Hi there,
Trying to get up and going with modeling in stan, and the first step I’m taking is comparing the results of sklearn’s linear regression with stan.
To keep it simple, I’m using one predictor variable, and one response variable (x, y). I’ve separated the dataset (length 26304) into two subsets, where x and y have length 17544, and x_new has length 8760.
Stan code:
data {
int<lower=0> N; // number of observations
vector[N] x; // predictor
vector[N] y; // outcome
int<lower=0> N_new;
vector[N_new] x_new;
}
parameters {
real alpha; // intercept
real beta; // slope
real<lower=0> sigma; // assumes noise is normally distributed
}
model {
y ~ normal(alpha + beta * x, sigma);
}
generated quantities {
vector[N_new] y_new;
for (n in 1:N_new)
y_new[n] = normal_rng(x_new[n] * beta, sigma);
}
After compiling, in the fit step I get this error:
WARNING:pystan:Maximum (flat) parameter count (1000) exceeded: skipping diagnostic tests for n_eff and Rhat.
To run all diagnostics call pystan.check_hmc_diagnostics(fit)
I have default parameters (in pystan) for compiling – 4 chains, 1000 draws per chain.
What do I do with this warning? What does it mean?
@betanalpha ?
this is a PyStan error message - could you try this using CmdStanPy?
https://cmdstanpy.readthedocs.io/en/latest/ -https://cmdstanpy.readthedocs.io/en/latest/getting_started.html#installation
Note for PyStan users: PyStan and CmdStanPy should be installed in separate environments. If you already have PyStan installed, you should take care to install CmdStanPy in its own virtual environment.
also, put some priors on alpha and beta -
alpha ~ normal(0,1)
beta ~ normal(0,1)
secondly, in the 2nd to last line of the file -
y_new[n] = normal_rng(x_new[n] * beta, sigma);
you omit the intercept - is this intentional? or did you mean
y_new[n] = normal_rng(alpha + x_new[n] * beta, sigma);
There is no error message. It is just a warning that some automatic diagnostics are skipped. (They might take a long time for large number of parameters).
Edit. We do automatically diagnostics for the sample, but usually users might want to save the fit before doing diagnostics which can take a long time (ess / rhat for 100k for example).
You can run all diagnostics manually as pystan.check_hmc_diagnostics(fit)
2 Likes
omitting the intercept – not intentional.
I’ve added the priors and the intercept.
I think there’s something basic I’m not understanding – I want to predict 8760 new values. Is this the “parameter count” which is exceeding 1000?

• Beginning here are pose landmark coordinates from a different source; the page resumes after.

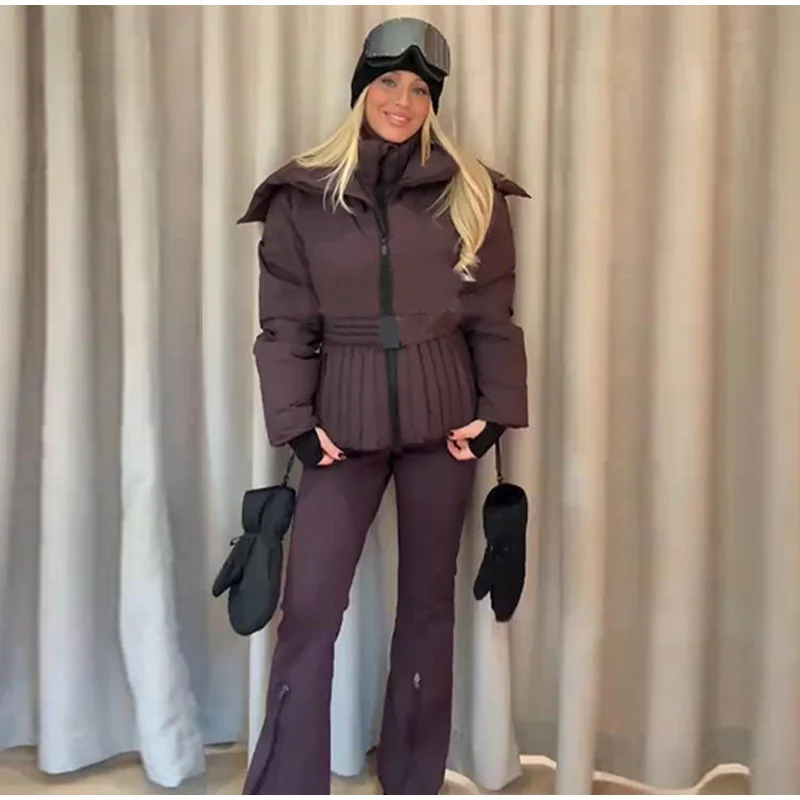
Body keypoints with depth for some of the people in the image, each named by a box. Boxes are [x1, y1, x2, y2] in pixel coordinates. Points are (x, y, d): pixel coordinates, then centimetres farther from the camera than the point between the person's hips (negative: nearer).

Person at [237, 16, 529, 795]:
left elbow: (492, 314, 4)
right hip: (344, 417, -1)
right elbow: (285, 321, 0)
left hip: (442, 414, 1)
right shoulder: (302, 195, 2)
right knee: (308, 609, -4)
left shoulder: (469, 193, 4)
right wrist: (296, 421, -7)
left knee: (428, 600, 10)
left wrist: (494, 409, -4)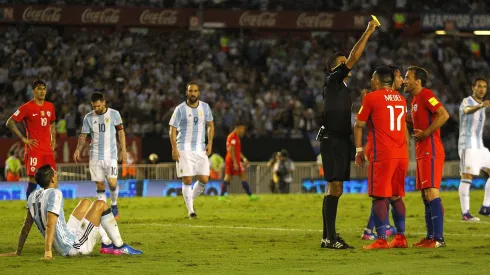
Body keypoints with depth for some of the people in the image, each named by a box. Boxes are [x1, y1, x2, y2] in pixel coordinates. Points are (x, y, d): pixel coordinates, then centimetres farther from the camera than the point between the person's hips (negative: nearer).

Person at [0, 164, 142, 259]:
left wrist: (18, 252, 10)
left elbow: (27, 225, 6)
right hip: (76, 247, -9)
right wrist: (48, 252, -31)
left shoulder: (33, 196, 2)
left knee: (86, 202, 25)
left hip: (62, 248, 9)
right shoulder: (55, 194, -21)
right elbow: (50, 225, -28)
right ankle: (119, 246, 10)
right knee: (100, 204, 2)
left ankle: (107, 243, 29)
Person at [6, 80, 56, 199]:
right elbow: (10, 123, -8)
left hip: (48, 149, 6)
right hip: (34, 148, -6)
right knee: (33, 179, -7)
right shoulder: (27, 107, -7)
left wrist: (53, 139, 12)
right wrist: (24, 139, -11)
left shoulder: (50, 106, 11)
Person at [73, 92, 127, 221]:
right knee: (100, 185, 0)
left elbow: (120, 132, 6)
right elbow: (83, 135, 7)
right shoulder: (88, 117, 4)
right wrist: (78, 150, -8)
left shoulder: (114, 114, 0)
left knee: (112, 183, -12)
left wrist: (123, 150, 0)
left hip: (110, 155, -2)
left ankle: (114, 206, 14)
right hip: (95, 156, 2)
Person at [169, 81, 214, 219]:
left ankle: (191, 199, 23)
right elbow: (172, 129, -2)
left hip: (200, 149, 3)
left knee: (204, 180, -4)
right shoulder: (180, 109, -4)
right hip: (184, 149, -3)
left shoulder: (205, 107, 6)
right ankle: (190, 210, 1)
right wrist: (174, 148, -11)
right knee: (187, 180, -8)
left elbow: (210, 125, 17)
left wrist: (210, 143, 6)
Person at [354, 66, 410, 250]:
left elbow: (359, 125, -1)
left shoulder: (371, 98, -3)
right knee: (396, 196, 13)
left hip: (381, 155, -6)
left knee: (380, 197, -5)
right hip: (401, 154, 6)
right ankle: (400, 237, 12)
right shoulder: (400, 99, 15)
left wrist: (359, 150, 8)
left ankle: (381, 240, -10)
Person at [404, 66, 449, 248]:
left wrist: (425, 133, -20)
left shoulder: (426, 95, -11)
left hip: (431, 152, -10)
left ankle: (439, 238, -15)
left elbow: (443, 115, -23)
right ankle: (430, 236, 14)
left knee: (431, 192, -14)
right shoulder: (415, 99, 18)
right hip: (422, 153, 10)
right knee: (425, 195, 10)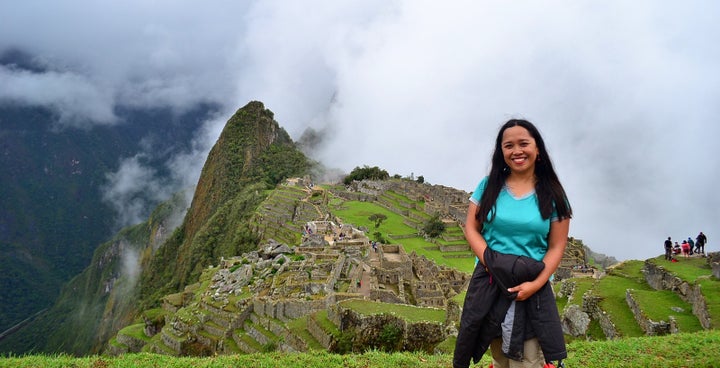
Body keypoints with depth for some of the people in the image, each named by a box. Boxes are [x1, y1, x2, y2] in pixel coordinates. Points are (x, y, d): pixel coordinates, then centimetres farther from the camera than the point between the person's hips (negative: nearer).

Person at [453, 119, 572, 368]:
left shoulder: (552, 195, 1)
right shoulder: (489, 186, 4)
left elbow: (557, 246, 0)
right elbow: (471, 229, 3)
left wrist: (536, 283, -14)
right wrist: (490, 262, -14)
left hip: (532, 288, -1)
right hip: (489, 284, 2)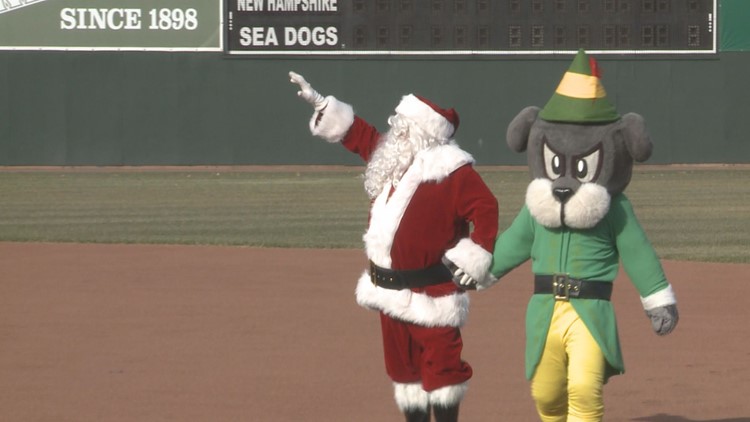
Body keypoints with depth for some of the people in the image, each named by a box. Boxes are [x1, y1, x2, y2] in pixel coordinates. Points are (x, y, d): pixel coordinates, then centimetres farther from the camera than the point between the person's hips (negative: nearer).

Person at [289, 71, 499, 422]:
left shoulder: (451, 171, -16)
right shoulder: (390, 158, 10)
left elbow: (485, 208, -19)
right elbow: (357, 134, 23)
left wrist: (474, 257, -20)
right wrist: (318, 103, 22)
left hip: (430, 296, -9)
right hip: (389, 289, 9)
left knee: (440, 365, -5)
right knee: (402, 364, 14)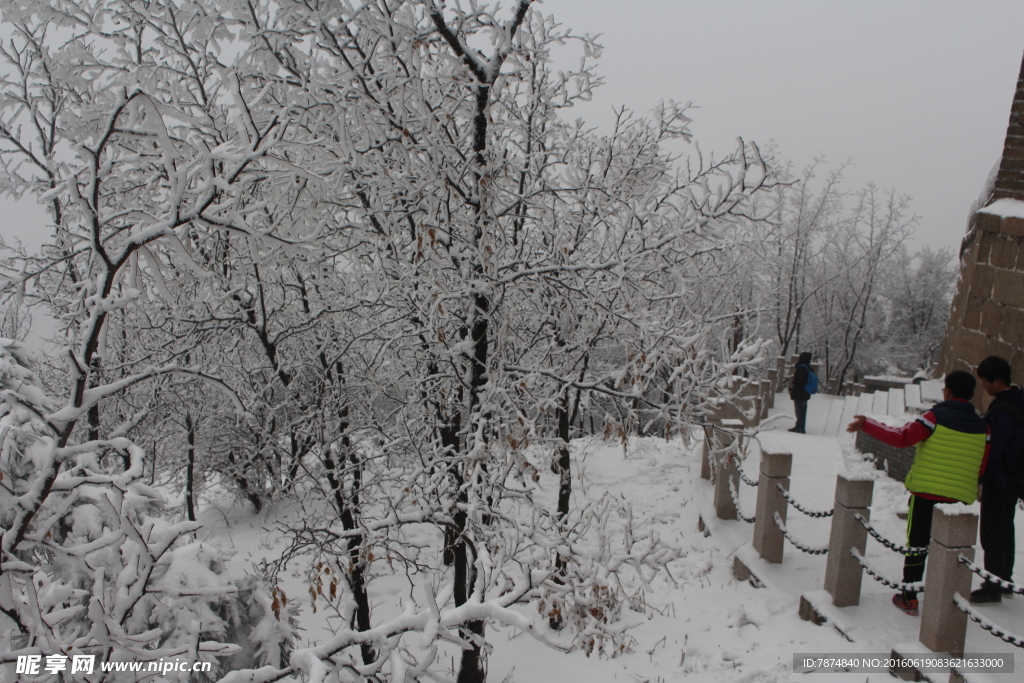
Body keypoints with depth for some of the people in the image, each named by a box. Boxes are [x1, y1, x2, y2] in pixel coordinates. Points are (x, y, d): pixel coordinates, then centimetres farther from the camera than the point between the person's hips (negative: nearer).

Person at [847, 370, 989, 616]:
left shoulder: (936, 417, -11)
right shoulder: (982, 427, 3)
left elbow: (901, 438, -16)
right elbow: (980, 468, 10)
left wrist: (866, 424, -10)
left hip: (926, 492, -3)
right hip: (960, 498, 3)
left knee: (917, 545, 7)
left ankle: (910, 598, 12)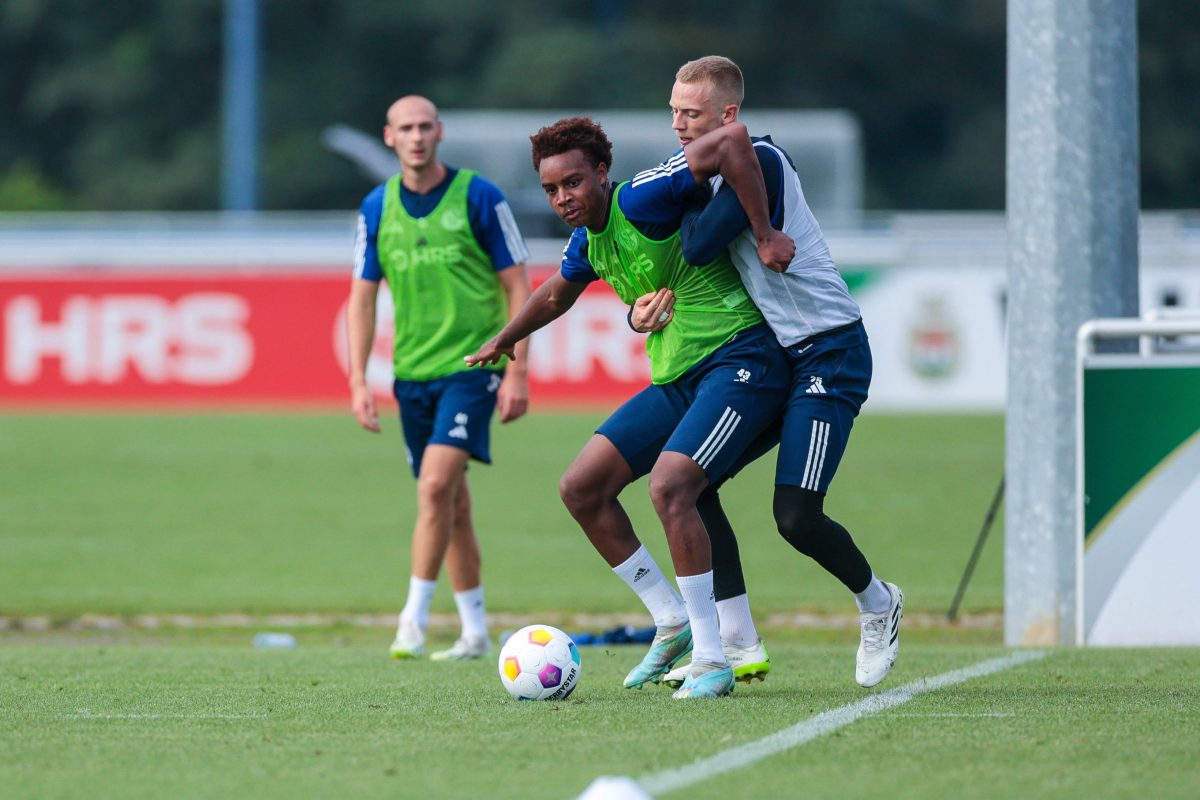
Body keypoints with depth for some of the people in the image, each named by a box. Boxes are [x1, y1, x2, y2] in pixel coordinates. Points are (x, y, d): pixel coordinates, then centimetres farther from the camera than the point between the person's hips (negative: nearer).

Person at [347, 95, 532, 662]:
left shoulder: (478, 198, -6)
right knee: (450, 502, 9)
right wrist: (358, 380, 1)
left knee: (436, 484, -19)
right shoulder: (376, 209, 5)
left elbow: (517, 286, -3)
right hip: (412, 372, 4)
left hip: (471, 365, -4)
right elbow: (362, 297, 10)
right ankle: (474, 631, 16)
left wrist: (517, 371, -9)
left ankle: (414, 616, -13)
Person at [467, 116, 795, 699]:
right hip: (675, 379, 9)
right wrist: (503, 341, 46)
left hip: (738, 360, -9)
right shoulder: (586, 243, 9)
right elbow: (555, 294, 33)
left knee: (668, 487, -27)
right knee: (580, 488, 3)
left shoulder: (640, 201, -17)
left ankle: (712, 661, -18)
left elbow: (732, 140, -27)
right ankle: (672, 623, 13)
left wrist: (764, 233, -24)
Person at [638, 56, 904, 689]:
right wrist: (641, 312, -6)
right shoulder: (712, 175, 10)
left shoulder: (760, 162, -18)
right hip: (778, 358, 9)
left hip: (830, 355, -9)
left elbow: (698, 248, -28)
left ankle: (878, 603, 14)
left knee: (796, 515, -16)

Is this the correct way to generate predictions (quantities)?
As @ahartikainen notes that warning only indicates that your have more than 1000 variables in your Stan output (“parameter count” in the warning refers to all variables saved, including those in the parameters
block, transformed parameters
block, and generated quantities
block) and so it’s not going to run diagnostics on all of them. All 8760 predictive variables defined in the generated quantities
block will still be in the fit and available for your analysis.
1 Like
Thank you both for clarifying this! I appreciate it.